Dataset entries section start

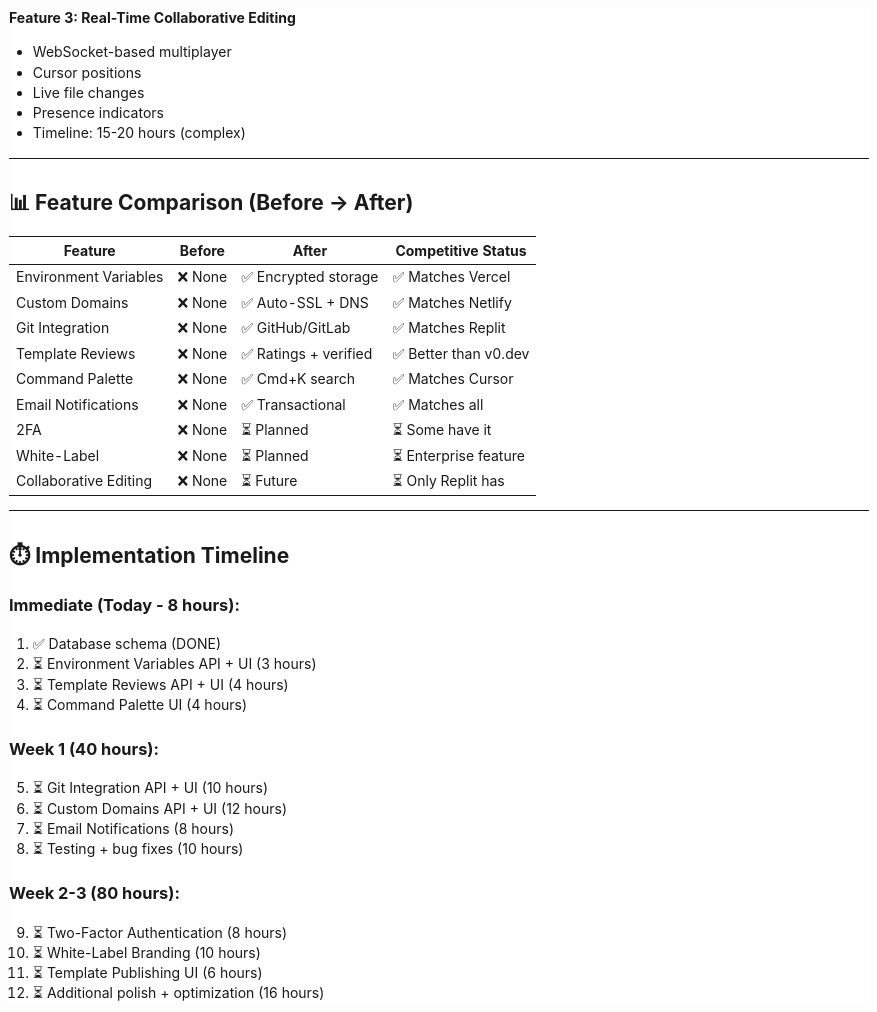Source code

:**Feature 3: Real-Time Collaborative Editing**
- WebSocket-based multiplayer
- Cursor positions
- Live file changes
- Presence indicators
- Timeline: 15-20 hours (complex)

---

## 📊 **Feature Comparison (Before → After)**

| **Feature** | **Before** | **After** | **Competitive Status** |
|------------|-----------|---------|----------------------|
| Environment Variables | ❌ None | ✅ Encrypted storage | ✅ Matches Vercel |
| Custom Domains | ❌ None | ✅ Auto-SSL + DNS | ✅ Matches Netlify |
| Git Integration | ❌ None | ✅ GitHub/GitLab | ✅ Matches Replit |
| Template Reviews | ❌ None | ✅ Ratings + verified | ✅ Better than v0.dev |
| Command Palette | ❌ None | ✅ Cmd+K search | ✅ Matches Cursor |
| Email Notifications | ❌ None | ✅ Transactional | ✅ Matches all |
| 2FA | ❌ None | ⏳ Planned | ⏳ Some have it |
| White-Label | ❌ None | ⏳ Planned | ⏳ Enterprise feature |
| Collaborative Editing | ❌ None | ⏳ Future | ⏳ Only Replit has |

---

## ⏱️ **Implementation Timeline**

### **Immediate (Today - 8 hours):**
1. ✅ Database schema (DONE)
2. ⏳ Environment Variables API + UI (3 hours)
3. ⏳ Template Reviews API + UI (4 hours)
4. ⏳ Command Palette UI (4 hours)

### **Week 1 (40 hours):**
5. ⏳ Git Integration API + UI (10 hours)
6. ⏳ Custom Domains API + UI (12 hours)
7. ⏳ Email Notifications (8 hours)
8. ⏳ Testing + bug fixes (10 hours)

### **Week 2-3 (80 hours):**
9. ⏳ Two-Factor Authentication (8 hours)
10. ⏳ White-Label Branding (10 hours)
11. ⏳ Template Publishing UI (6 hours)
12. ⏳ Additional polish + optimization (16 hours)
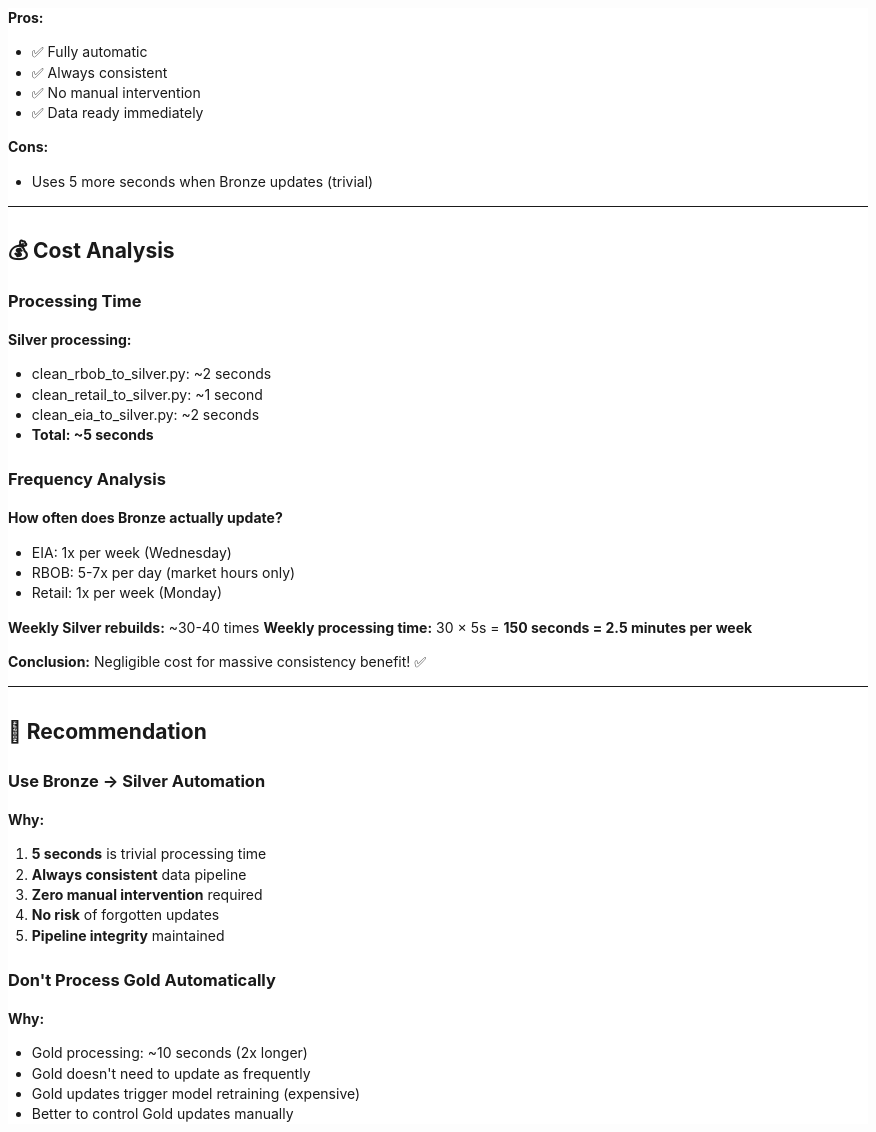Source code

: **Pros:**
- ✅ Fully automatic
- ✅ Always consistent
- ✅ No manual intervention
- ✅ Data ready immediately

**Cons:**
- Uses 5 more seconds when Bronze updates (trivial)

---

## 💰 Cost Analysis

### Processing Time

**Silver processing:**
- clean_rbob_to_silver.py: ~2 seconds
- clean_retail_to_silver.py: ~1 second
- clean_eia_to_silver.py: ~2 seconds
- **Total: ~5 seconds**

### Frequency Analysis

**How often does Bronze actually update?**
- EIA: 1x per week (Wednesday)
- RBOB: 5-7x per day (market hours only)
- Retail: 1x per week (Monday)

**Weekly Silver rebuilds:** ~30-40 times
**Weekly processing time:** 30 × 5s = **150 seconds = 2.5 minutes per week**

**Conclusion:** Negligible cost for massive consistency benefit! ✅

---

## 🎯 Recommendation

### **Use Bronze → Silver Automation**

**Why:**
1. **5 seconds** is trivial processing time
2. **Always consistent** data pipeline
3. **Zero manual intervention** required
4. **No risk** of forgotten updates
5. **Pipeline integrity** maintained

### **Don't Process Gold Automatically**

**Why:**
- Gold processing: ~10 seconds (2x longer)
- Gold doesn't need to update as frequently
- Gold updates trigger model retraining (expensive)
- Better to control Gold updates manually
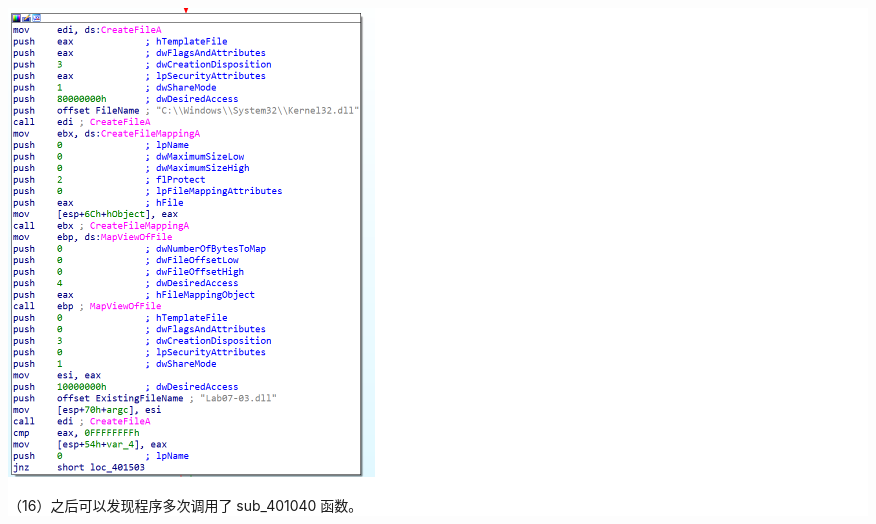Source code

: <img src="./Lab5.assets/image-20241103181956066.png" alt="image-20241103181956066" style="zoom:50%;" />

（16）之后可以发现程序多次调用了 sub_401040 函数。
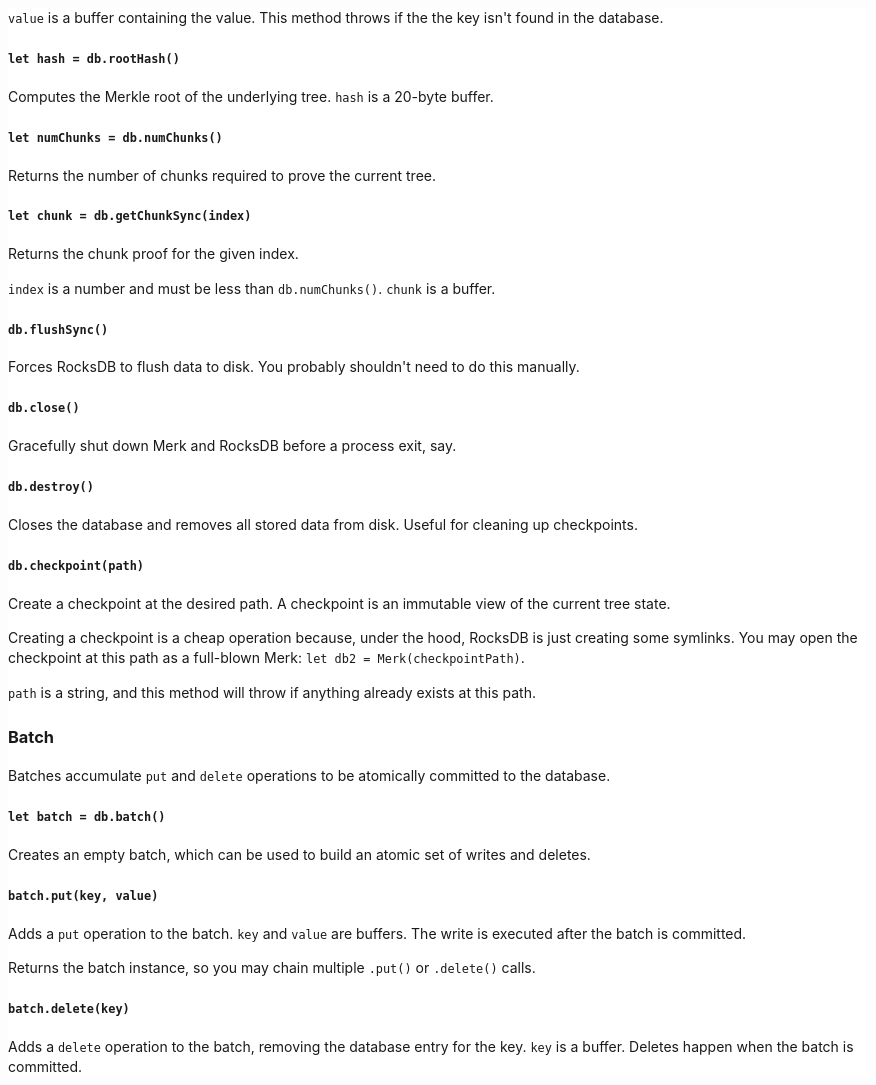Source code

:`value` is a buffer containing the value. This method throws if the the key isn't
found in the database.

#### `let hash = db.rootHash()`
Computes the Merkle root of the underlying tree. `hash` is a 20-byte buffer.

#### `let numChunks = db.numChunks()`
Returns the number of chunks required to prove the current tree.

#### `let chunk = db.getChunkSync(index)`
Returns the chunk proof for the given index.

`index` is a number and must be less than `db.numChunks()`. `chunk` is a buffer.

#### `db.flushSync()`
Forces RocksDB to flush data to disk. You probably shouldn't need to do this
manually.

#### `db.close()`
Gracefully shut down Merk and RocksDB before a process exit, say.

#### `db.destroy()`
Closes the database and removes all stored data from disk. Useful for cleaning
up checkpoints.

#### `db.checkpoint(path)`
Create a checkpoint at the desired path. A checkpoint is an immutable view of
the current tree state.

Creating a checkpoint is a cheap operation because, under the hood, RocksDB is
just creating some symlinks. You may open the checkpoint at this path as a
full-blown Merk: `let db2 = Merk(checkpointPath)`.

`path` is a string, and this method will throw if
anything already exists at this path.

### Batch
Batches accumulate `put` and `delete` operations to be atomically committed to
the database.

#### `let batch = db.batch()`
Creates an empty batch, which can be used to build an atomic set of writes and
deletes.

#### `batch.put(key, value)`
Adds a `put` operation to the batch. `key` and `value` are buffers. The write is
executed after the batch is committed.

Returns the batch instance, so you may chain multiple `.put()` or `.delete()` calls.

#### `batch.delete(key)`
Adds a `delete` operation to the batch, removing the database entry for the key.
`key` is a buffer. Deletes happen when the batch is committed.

Dataset entries section end

Work to be completed - Show every line in the records above that contains the word "method".

Result -
:`value` is a buffer containing the value. This method throws if the the key isn't
`path` is a string, and this method will throw if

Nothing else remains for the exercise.